[Chart comprehension data]
_ _ _

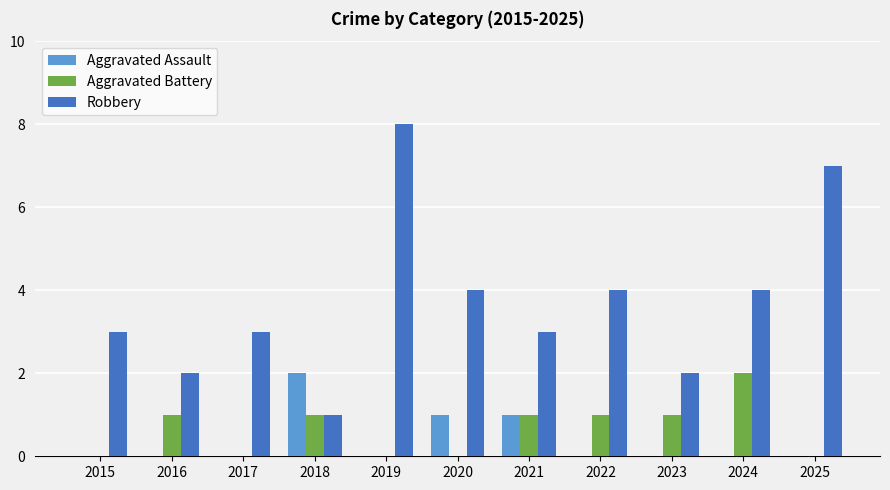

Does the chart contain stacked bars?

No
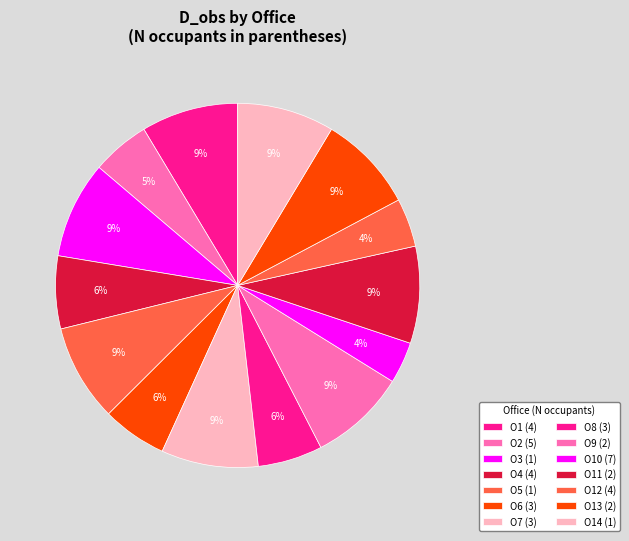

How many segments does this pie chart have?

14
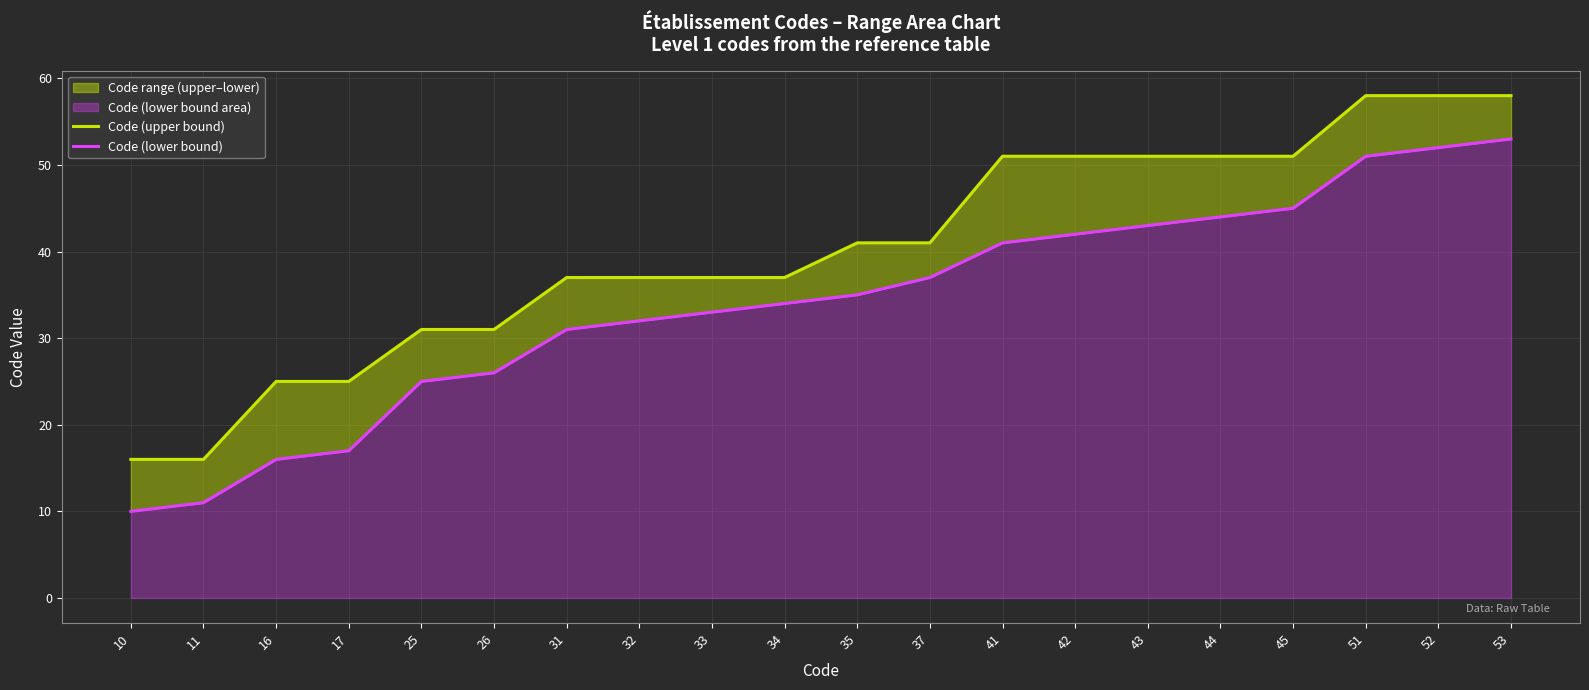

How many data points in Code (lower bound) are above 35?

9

_ _ _

» **PROBLEM TO WORK ON**
Render the lines above as a JSON array of strings, one string per line, skipping blank lines. Omit the pictures.

» **RESPONSE BOX**
[
  "Does the chart contain stacked bars?",
  "No",
  "How many segments does this pie chart have?",
  "14",
  "How many data points in Code (lower bound) are above 35?",
  "9"
]